In the Pokemon game one of the swimmer enemies describes himself as locker und gelenk. But what does it mean?
Locker, I've already found in a dictionary.
"Gelenk" may be rather rare and I would guess the person translating the game just took whatever the dictionary was suggesting without double checking.
The opposite however, "ungelenk", is commonly used both as an adverb or an adjective.
Since "ungelenk" (clumsy, clumsily moving) is not the same as "ungelenkig" (not very limber), I perceive the same difference for "gelenk" vs. "gelenkig", the latter being "limber" and the former being "agile".
Like others have already said, gelenk is synonymous with gelenkig ‘flexible, agile’ and the former is falling out of use. They are not used for different functions, e.g. adverb and adjective.
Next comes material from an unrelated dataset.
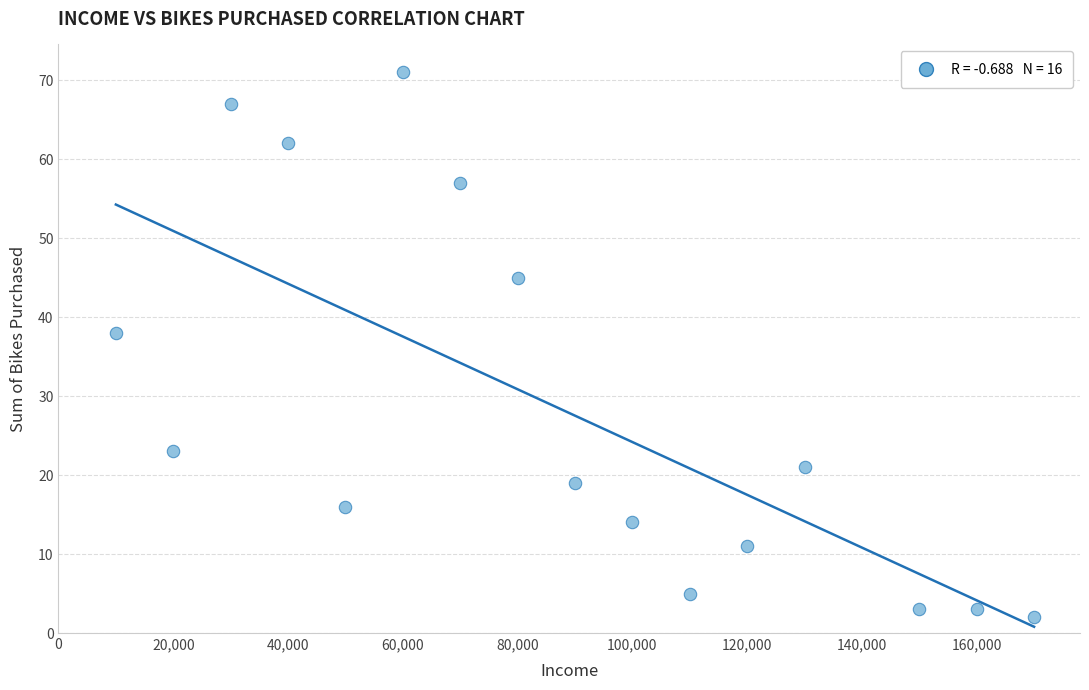

What is the range of Y values (max minus min)?

69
Some adjectives require the transparent word class suffix +ig in compounds, e.g. neu+ig+keit, others do not appear without it, e.g. ewig, artig. Of these, some have a tendency to incorporate that morpheme into their base form, too, e.g. gelenk+ig, whereas it’s wrong for others like *neu+ig. The reasons for this change may be manifold, from phonologic constraints to semantic disambiguation.
“Transparent” above means that words from other classes do not end in -ig (where i is not part of a diphthong ei). Prominent counter-examples are nouns Essig, Honig, Käfig, König, Pfennig and Reisig (but this list is pretty much complete) and names of all kinds like Leipzig, Grundig, Herbig, Ludwig. Let’s assume, numerals like vier+zig were adjectives. There are also about 100 verbs that end in +ig+en and therefore could have an inflective, imperative or schwa-apocopic form with -ig at the end; they’re usually derivates of adjectives or nouns, and most also include a prefix like be+, er+ or ver+.
“Adjective” is used in a loose sense above, because it may include adverbs and pronouns, cf. wenig+ and einig+. So +ig is restricted to words that can inflect in a common way: differentiated by gender.